昔の道は山頂までぐるりと遠回り。その分なだらかで、さまざまな方角の景色が楽しめます。





3合目休憩所からは牛島、本島、広島が、7合目休憩所からは手島と小手島が親子亀のように並んで見えます。もちろん休憩所のベンチも、さざえ隊によって設置されたもの。ちょっと疲れたなと思うたびに、休憩所があって助かります。





「ここからの景色は特におすすめです」
と山野さんが言うのは粟島展望所。粟島や紫雲出山が見え、奥には伊吹島も顔をのぞかせています。船の汽笛以外の音はほとんど聞こえず、目の前の景色を眺めているだけで心地いい、ゆったりした時間が流れています。





登り始めてから1時間ほどで山頂へ。山頂展望所からは佐柳島が見えました。
「はじめここに来たときは、木が生い茂っていて何も見えませんでした。木を切り倒して、草を刈って、やっとこれくらいの見晴しになったんです。ここが私の家に飾られている除虫菊の畑の写真と、同じ場所なんですよ」

山野さんの家で見た古い写真のように、かつて山頂は一面が除虫菊の畑でした。50年前まで畑だったとは思えないほど、現在の山頂一面は木で覆われています。
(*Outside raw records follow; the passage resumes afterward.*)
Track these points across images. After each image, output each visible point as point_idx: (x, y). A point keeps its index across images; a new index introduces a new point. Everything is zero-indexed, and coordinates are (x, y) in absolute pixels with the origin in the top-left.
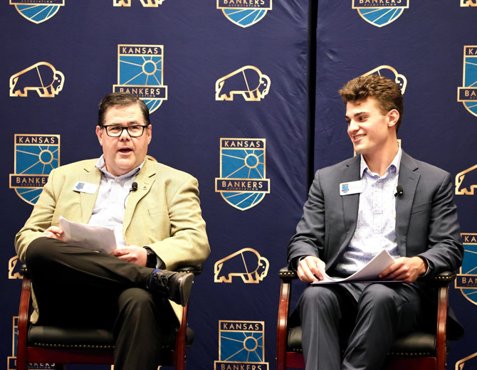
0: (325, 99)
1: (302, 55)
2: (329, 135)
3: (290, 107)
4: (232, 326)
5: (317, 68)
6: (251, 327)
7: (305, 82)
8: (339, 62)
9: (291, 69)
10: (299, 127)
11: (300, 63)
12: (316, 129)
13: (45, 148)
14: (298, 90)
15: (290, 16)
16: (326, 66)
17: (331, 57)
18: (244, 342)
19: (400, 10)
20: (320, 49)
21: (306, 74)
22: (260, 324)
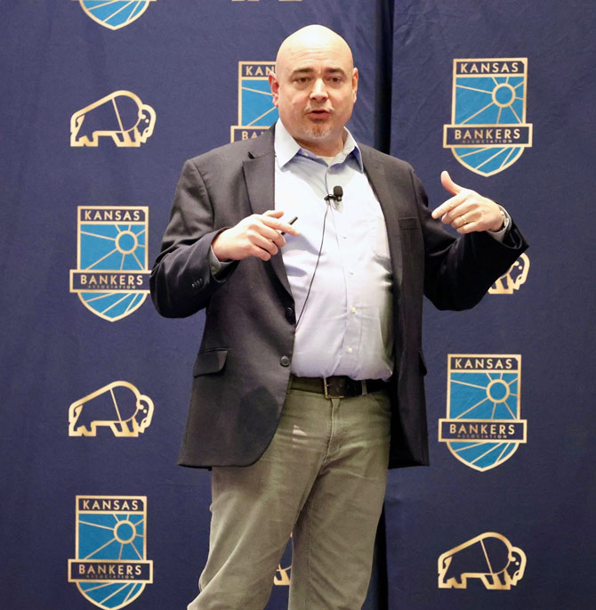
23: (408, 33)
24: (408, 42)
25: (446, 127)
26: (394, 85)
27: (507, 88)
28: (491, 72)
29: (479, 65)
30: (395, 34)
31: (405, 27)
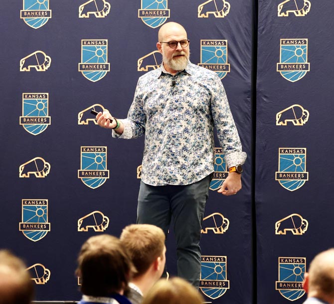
0: (262, 124)
1: (248, 99)
2: (264, 145)
3: (241, 129)
4: (207, 259)
5: (257, 106)
6: (219, 259)
7: (250, 114)
8: (270, 102)
9: (242, 106)
10: (247, 141)
11: (247, 103)
12: (256, 142)
13: (99, 154)
14: (246, 119)
15: (240, 76)
16: (262, 105)
17: (265, 99)
18: (215, 269)
19: (305, 72)
20: (258, 95)
21: (250, 110)
22: (224, 258)
23: (263, 29)
24: (263, 33)
25: (278, 64)
26: (258, 48)
27: (300, 50)
28: (294, 44)
29: (290, 41)
30: (259, 29)
31: (262, 27)
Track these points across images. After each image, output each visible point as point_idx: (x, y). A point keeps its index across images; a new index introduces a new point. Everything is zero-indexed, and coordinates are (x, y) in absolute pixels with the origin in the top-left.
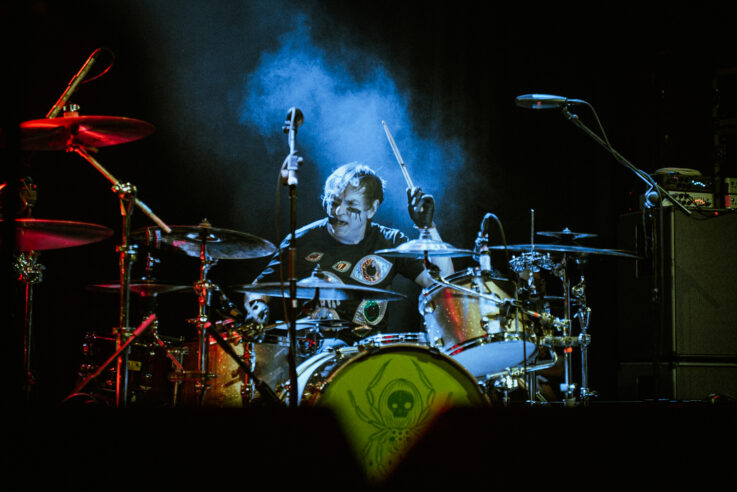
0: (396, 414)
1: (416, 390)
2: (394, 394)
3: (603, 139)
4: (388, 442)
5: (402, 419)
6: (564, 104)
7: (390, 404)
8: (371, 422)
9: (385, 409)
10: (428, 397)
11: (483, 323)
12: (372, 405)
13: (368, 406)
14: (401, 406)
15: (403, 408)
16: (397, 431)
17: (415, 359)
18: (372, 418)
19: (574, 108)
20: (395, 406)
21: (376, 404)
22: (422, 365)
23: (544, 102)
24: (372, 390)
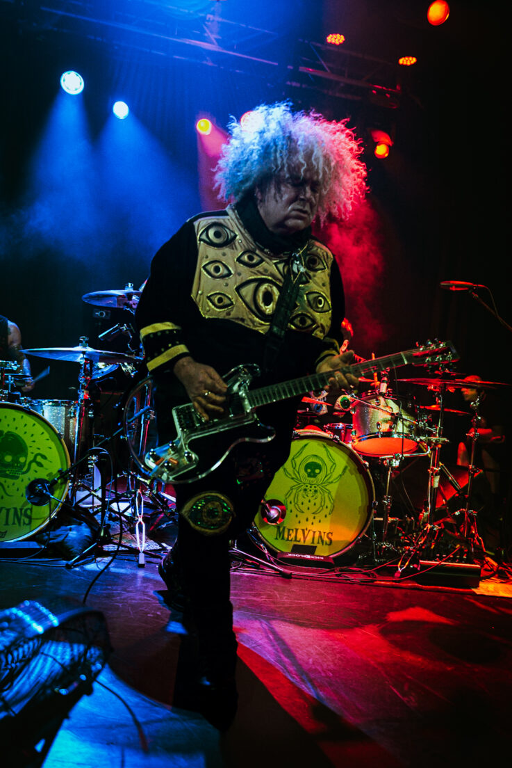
0: (309, 475)
1: (324, 462)
2: (308, 464)
3: (494, 309)
4: (302, 492)
5: (312, 479)
6: (471, 288)
7: (306, 470)
8: (293, 479)
9: (302, 472)
10: (332, 467)
11: (378, 424)
12: (294, 468)
13: (292, 469)
14: (313, 471)
15: (314, 473)
16: (309, 486)
17: (325, 444)
18: (294, 476)
19: (478, 291)
20: (309, 470)
21: (297, 468)
22: (330, 449)
23: (457, 286)
24: (296, 460)
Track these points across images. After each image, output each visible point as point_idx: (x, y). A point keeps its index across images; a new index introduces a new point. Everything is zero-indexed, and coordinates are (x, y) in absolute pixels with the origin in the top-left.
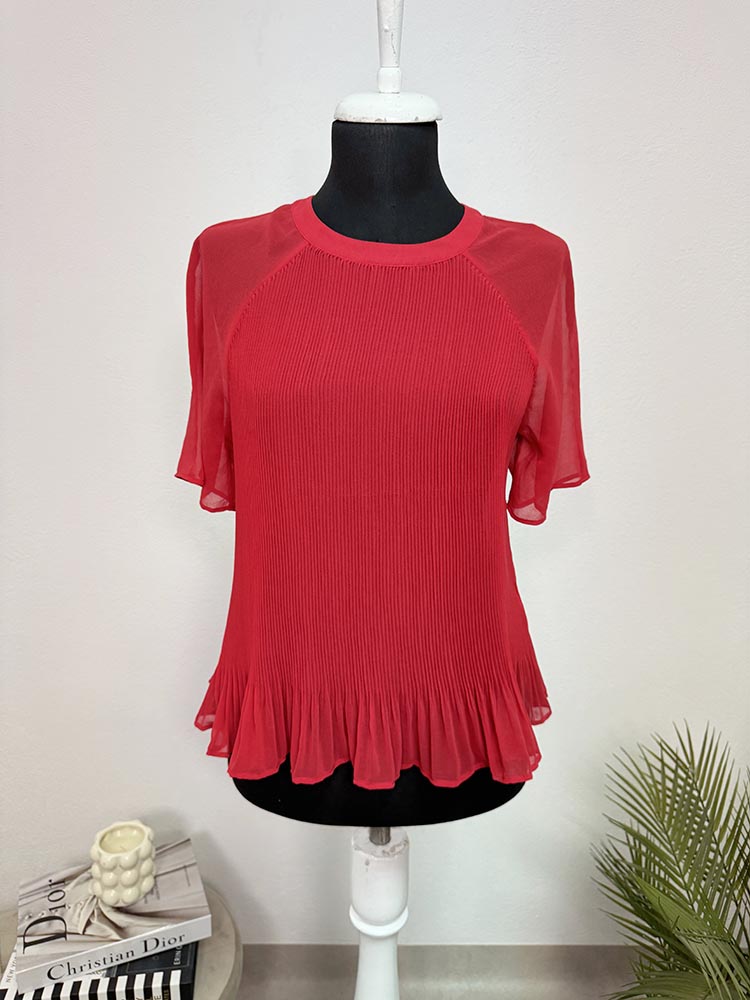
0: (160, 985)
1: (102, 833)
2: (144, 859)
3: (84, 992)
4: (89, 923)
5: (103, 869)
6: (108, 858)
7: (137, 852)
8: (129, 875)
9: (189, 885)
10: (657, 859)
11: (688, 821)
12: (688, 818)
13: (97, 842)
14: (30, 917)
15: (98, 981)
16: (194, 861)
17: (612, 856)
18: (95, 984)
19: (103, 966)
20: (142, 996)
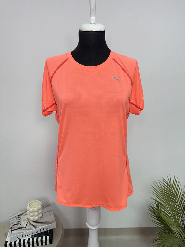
0: (44, 239)
1: (30, 203)
2: (40, 209)
3: (26, 241)
4: (27, 225)
5: (30, 212)
6: (31, 209)
7: (38, 208)
8: (36, 213)
9: (51, 215)
10: (162, 207)
11: (170, 198)
12: (170, 197)
13: (28, 206)
14: (13, 224)
16: (51, 210)
17: (152, 206)
18: (29, 239)
19: (31, 235)
20: (40, 242)
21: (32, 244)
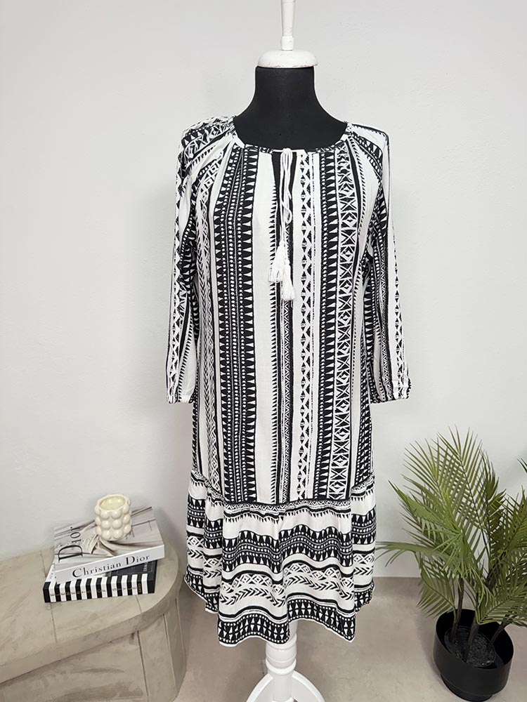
0: (136, 581)
1: (101, 499)
2: (125, 514)
3: (93, 584)
4: (94, 549)
5: (103, 519)
6: (105, 513)
7: (121, 510)
9: (152, 530)
13: (98, 504)
14: (62, 545)
15: (101, 578)
16: (154, 519)
18: (99, 580)
19: (103, 571)
20: (126, 587)
21: (106, 590)
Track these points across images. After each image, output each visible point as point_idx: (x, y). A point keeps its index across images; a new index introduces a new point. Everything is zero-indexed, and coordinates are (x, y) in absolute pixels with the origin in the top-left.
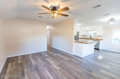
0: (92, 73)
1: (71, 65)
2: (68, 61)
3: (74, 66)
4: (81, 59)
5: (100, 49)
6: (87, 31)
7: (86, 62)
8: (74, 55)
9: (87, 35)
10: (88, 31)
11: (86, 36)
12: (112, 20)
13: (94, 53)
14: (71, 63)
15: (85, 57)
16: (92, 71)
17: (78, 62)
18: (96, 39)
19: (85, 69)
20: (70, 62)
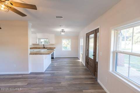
0: (62, 83)
1: (36, 89)
2: (26, 85)
3: (40, 87)
4: (43, 74)
5: (54, 57)
6: (39, 39)
7: (50, 75)
8: (31, 73)
9: (40, 44)
10: (41, 39)
11: (38, 44)
12: (63, 31)
13: (52, 62)
14: (34, 86)
15: (46, 70)
16: (60, 82)
17: (42, 79)
18: (50, 48)
19: (54, 84)
20: (31, 86)
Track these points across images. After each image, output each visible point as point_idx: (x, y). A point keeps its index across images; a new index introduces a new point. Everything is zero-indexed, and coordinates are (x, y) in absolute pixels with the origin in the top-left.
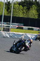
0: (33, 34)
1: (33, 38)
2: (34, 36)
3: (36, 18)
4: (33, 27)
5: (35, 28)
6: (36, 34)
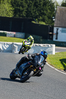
0: (6, 43)
1: (5, 49)
2: (8, 46)
3: (11, 17)
4: (5, 32)
5: (9, 33)
6: (11, 43)
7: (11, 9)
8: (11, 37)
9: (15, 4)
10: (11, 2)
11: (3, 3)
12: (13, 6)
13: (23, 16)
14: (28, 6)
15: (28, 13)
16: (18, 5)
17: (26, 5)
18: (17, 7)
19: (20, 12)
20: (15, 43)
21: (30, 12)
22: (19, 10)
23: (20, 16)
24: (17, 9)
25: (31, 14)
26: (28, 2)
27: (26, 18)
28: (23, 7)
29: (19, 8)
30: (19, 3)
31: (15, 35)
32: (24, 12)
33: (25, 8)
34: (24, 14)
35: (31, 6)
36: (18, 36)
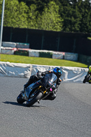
0: (51, 66)
3: (58, 30)
4: (51, 51)
5: (56, 53)
7: (59, 19)
8: (58, 59)
9: (65, 13)
10: (59, 11)
11: (48, 12)
12: (62, 16)
13: (75, 30)
14: (83, 16)
15: (83, 25)
16: (68, 15)
17: (80, 15)
18: (67, 18)
19: (71, 25)
20: (64, 67)
21: (86, 24)
22: (70, 21)
23: (71, 29)
24: (67, 20)
25: (87, 27)
26: (83, 10)
27: (79, 32)
28: (75, 17)
29: (69, 19)
30: (71, 12)
31: (64, 56)
32: (76, 25)
33: (78, 19)
34: (77, 27)
35: (87, 17)
36: (68, 58)
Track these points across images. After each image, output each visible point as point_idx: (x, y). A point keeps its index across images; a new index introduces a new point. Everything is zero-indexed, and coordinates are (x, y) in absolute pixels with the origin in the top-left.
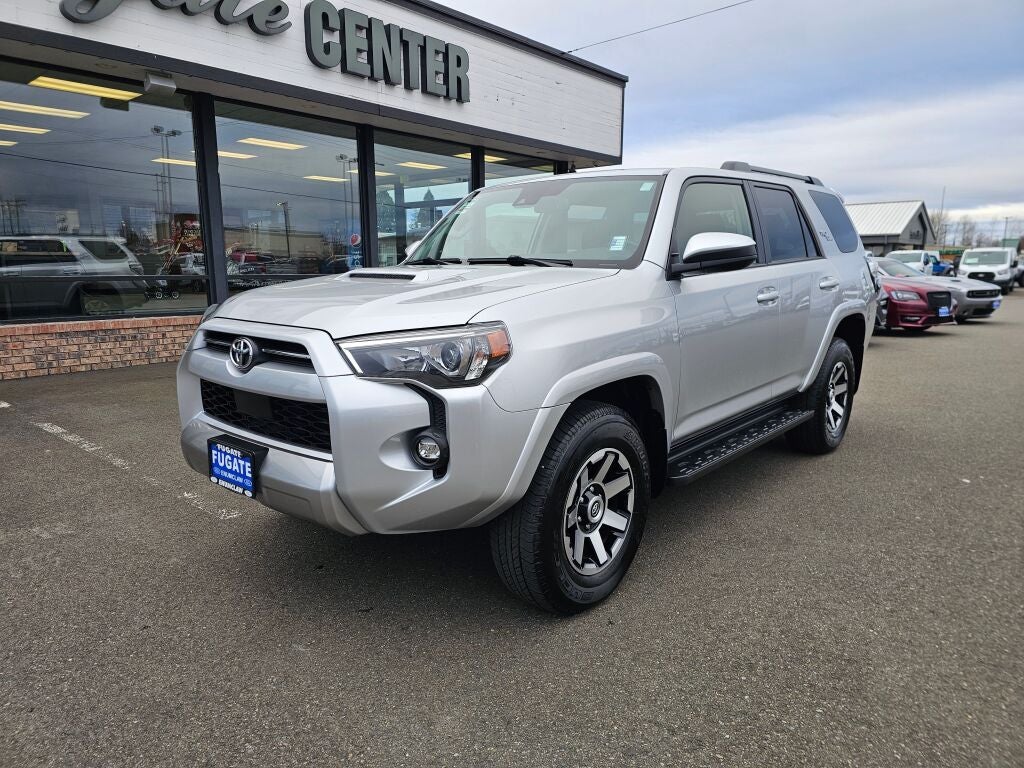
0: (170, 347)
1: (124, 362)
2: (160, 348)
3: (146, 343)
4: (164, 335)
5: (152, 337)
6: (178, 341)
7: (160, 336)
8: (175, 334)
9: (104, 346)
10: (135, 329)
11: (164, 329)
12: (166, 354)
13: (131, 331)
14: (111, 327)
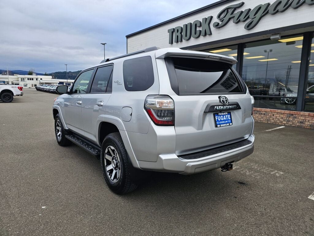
0: (275, 119)
1: (260, 121)
2: (271, 119)
3: (268, 116)
4: (273, 115)
5: (270, 115)
6: (278, 118)
7: (272, 115)
8: (277, 115)
9: (256, 115)
10: (265, 112)
11: (274, 113)
12: (273, 121)
13: (264, 112)
14: (259, 110)
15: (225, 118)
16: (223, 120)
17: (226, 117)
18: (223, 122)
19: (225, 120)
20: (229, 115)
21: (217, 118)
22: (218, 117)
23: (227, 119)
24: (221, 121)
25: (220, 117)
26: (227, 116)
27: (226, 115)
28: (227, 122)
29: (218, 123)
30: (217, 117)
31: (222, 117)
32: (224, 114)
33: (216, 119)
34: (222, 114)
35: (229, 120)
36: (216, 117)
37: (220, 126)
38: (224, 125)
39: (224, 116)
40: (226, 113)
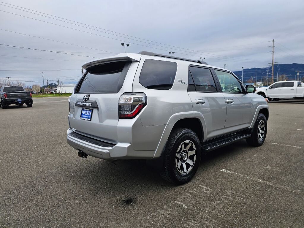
15: (87, 114)
16: (86, 115)
17: (88, 113)
18: (85, 116)
19: (87, 115)
20: (91, 112)
26: (89, 112)
28: (88, 117)
29: (82, 116)
33: (82, 112)
35: (90, 116)
36: (83, 111)
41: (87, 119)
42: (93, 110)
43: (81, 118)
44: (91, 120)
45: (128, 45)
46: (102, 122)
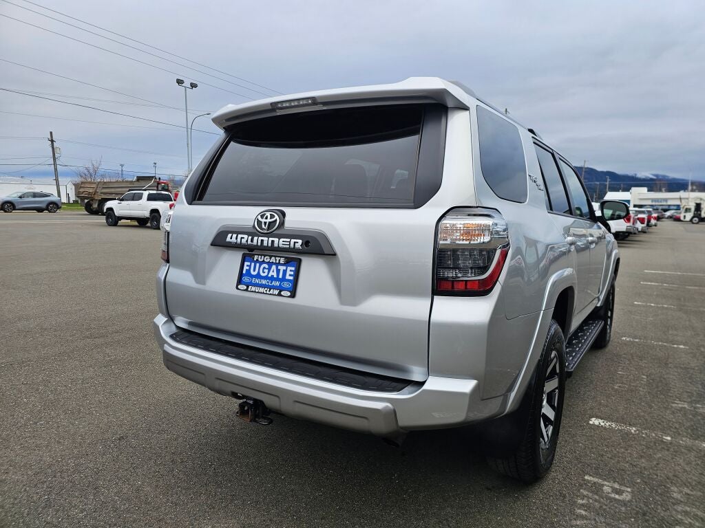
15: (273, 273)
16: (266, 278)
17: (278, 271)
18: (264, 282)
19: (272, 278)
21: (248, 268)
22: (253, 264)
23: (280, 277)
24: (258, 276)
25: (258, 265)
26: (282, 268)
27: (282, 265)
30: (249, 264)
31: (264, 268)
32: (273, 260)
33: (246, 268)
34: (267, 259)
35: (289, 280)
36: (246, 263)
37: (246, 290)
38: (262, 290)
39: (274, 267)
40: (278, 259)
41: (276, 292)
42: (300, 261)
43: (243, 287)
44: (293, 295)
45: (193, 86)
46: (354, 304)
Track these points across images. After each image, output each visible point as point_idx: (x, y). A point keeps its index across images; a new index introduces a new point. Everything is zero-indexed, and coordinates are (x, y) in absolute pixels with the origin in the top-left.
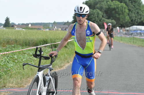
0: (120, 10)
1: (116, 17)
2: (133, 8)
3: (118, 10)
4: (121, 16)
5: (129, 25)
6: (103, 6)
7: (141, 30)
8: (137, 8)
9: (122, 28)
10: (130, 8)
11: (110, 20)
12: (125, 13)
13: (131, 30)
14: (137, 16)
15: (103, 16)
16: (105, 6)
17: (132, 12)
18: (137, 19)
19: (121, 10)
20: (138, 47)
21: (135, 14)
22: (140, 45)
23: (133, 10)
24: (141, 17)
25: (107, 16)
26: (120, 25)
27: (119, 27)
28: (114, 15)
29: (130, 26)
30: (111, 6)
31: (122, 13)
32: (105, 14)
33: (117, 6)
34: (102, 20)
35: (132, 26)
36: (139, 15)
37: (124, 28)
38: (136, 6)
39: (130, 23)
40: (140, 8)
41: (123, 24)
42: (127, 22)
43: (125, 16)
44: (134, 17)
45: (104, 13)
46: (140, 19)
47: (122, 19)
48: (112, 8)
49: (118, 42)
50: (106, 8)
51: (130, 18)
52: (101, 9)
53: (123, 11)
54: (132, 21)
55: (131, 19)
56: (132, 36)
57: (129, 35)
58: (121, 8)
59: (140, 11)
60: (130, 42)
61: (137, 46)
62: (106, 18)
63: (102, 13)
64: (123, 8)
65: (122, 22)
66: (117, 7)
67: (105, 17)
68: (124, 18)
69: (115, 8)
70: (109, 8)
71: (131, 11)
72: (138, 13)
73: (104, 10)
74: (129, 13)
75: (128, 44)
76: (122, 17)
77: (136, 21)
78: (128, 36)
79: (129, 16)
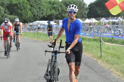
0: (21, 6)
1: (18, 12)
2: (34, 3)
3: (20, 5)
4: (23, 11)
5: (31, 20)
6: (4, 2)
7: (44, 25)
8: (38, 3)
9: (25, 24)
10: (32, 4)
11: (13, 15)
12: (27, 8)
13: (34, 25)
14: (39, 11)
15: (5, 12)
16: (7, 2)
17: (34, 8)
18: (39, 14)
19: (23, 5)
20: (43, 41)
21: (37, 10)
22: (44, 39)
23: (34, 6)
24: (43, 12)
25: (9, 12)
26: (23, 21)
27: (23, 22)
28: (16, 11)
29: (33, 22)
30: (12, 1)
31: (24, 8)
32: (7, 10)
33: (19, 1)
34: (4, 16)
35: (35, 21)
36: (41, 10)
37: (27, 24)
38: (37, 1)
39: (32, 19)
40: (41, 3)
41: (26, 19)
42: (30, 17)
43: (27, 11)
44: (37, 12)
45: (6, 8)
46: (42, 14)
47: (25, 14)
48: (13, 4)
49: (23, 37)
50: (8, 4)
51: (32, 13)
52: (2, 5)
53: (25, 6)
54: (34, 16)
55: (34, 15)
56: (36, 31)
57: (32, 30)
58: (23, 3)
59: (41, 6)
60: (34, 37)
61: (41, 41)
62: (9, 14)
63: (4, 9)
64: (25, 3)
65: (25, 17)
66: (18, 3)
67: (7, 13)
68: (26, 13)
69: (16, 4)
70: (11, 4)
71: (33, 6)
72: (40, 8)
73: (5, 5)
74: (31, 8)
75: (32, 39)
76: (25, 13)
77: (39, 16)
78: (32, 32)
79: (31, 11)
雨乞いが行われていたという社を見て、帰りは急勾配ルートから下山。さざえ隊が整備した登山道は、島に置かれている地図を見て歩くことができます。龍王山が「しま山100選」に選ばれたことから興味をもつ登山客もいて、県外から訪れる人も増えているそうです。ちなみに、高見島では4年ほど前からイノシシが棲みついているので、ひとりではなく集団での登山がおすすめです。





山に覆われる高見島では、午後3時になると日が陰ってきます。さざえ隊が手入れしている数か所の花壇を見つつ、港へ向かいました。広い花壇には季節ごとの花々が植えられていて、さざえ隊の手入れが行き届いています。さざえ隊のみなさんが、島を大切に見守っていることが感じられました。

高見島は瀬戸内国際芸術祭2019の秋会期に参加します。心を和ませてくれる風景にたくさん出会える島を、作品鑑賞とともに散歩してみてはいかがでしょうか。